= TASK DATA =

/---

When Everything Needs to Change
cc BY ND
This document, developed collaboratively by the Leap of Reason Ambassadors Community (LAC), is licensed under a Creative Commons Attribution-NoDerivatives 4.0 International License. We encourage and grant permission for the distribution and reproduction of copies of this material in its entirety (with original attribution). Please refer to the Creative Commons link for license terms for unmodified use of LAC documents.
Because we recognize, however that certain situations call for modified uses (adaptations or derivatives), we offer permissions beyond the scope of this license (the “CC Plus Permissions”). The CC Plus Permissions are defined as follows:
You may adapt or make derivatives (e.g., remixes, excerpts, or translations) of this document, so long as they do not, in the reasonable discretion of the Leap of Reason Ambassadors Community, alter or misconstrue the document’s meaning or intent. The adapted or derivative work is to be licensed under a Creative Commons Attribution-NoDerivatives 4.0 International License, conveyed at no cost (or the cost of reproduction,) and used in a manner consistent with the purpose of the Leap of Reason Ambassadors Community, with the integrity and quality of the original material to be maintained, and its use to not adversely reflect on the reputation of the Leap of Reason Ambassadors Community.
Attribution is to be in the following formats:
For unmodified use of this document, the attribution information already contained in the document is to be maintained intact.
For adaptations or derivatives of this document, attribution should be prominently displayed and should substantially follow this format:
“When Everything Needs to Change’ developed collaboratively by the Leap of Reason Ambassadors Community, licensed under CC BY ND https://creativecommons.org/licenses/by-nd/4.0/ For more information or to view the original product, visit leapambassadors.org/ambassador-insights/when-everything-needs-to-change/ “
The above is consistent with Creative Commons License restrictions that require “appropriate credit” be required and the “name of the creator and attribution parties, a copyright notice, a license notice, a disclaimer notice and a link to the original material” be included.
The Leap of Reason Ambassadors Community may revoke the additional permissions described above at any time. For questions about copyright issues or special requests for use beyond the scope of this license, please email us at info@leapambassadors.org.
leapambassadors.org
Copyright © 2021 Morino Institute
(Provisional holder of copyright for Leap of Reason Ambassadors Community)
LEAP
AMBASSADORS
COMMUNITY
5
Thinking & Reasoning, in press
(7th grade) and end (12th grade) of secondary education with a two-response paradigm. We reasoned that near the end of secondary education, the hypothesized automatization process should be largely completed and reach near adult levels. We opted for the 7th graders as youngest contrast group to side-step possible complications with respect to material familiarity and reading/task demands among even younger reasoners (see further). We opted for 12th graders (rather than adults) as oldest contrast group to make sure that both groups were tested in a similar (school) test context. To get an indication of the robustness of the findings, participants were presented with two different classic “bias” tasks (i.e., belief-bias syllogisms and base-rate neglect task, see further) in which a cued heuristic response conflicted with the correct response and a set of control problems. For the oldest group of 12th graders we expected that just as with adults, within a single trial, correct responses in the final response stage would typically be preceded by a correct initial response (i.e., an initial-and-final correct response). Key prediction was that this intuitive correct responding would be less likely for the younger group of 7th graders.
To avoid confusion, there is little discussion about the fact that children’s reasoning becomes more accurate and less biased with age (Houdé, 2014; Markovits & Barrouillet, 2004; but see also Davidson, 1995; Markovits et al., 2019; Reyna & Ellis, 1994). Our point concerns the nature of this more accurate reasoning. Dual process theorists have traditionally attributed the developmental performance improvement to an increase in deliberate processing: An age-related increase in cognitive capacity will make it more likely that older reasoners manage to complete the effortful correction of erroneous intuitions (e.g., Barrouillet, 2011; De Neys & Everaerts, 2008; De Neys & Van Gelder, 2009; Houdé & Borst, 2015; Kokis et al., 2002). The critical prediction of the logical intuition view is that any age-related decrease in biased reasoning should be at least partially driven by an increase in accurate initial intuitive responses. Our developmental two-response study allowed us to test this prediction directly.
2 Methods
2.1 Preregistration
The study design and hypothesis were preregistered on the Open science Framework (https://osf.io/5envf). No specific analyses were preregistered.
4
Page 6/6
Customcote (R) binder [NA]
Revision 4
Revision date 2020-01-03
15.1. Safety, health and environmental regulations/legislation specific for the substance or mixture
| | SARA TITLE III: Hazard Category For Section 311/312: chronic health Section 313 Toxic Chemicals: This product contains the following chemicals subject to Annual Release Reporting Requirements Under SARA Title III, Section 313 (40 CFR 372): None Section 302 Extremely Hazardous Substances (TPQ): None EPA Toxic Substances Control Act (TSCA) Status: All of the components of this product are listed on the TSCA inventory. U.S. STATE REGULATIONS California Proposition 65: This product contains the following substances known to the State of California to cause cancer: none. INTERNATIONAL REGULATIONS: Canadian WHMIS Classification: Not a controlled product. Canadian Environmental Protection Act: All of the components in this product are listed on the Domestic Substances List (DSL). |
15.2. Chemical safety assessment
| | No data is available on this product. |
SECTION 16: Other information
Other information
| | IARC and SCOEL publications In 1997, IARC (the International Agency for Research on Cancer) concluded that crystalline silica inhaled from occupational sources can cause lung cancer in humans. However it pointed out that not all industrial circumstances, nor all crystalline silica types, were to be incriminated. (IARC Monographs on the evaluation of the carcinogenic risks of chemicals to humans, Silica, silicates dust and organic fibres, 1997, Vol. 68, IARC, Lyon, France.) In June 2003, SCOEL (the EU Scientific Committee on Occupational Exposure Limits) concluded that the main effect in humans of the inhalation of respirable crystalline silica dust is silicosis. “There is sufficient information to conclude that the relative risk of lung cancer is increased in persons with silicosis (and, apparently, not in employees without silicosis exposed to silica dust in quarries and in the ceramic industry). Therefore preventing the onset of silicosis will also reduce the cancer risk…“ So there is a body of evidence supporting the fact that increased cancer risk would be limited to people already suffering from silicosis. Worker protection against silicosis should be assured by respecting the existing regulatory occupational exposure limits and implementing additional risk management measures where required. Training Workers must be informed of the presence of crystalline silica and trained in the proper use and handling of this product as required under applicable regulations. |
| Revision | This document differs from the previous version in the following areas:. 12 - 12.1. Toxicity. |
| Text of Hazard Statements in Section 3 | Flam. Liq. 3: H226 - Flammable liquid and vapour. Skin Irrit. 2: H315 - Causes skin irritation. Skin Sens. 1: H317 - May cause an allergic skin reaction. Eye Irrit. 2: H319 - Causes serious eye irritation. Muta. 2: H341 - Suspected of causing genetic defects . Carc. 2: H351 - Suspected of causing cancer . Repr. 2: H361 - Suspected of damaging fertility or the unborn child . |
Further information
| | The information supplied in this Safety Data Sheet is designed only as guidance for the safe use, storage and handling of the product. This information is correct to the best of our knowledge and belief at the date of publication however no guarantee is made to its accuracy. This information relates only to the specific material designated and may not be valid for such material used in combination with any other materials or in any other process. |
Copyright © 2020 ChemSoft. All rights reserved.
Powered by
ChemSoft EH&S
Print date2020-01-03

\---

= ABOUT THIS EXERCISE =
In the records above, find the line with "15.1. Safety, health"; write out exactly that line and each one after it, stopping after the line with "SECTION 16: Other information".

= EXERCISE SOLUTION =
15.1. Safety, health and environmental regulations/legislation specific for the substance or mixture
| | SARA TITLE III: Hazard Category For Section 311/312: chronic health Section 313 Toxic Chemicals: This product contains the following chemicals subject to Annual Release Reporting Requirements Under SARA Title III, Section 313 (40 CFR 372): None Section 302 Extremely Hazardous Substances (TPQ): None EPA Toxic Substances Control Act (TSCA) Status: All of the components of this product are listed on the TSCA inventory. U.S. STATE REGULATIONS California Proposition 65: This product contains the following substances known to the State of California to cause cancer: none. INTERNATIONAL REGULATIONS: Canadian WHMIS Classification: Not a controlled product. Canadian Environmental Protection Act: All of the components in this product are listed on the Domestic Substances List (DSL). |
15.2. Chemical safety assessment
| | No data is available on this product. |
SECTION 16: Other information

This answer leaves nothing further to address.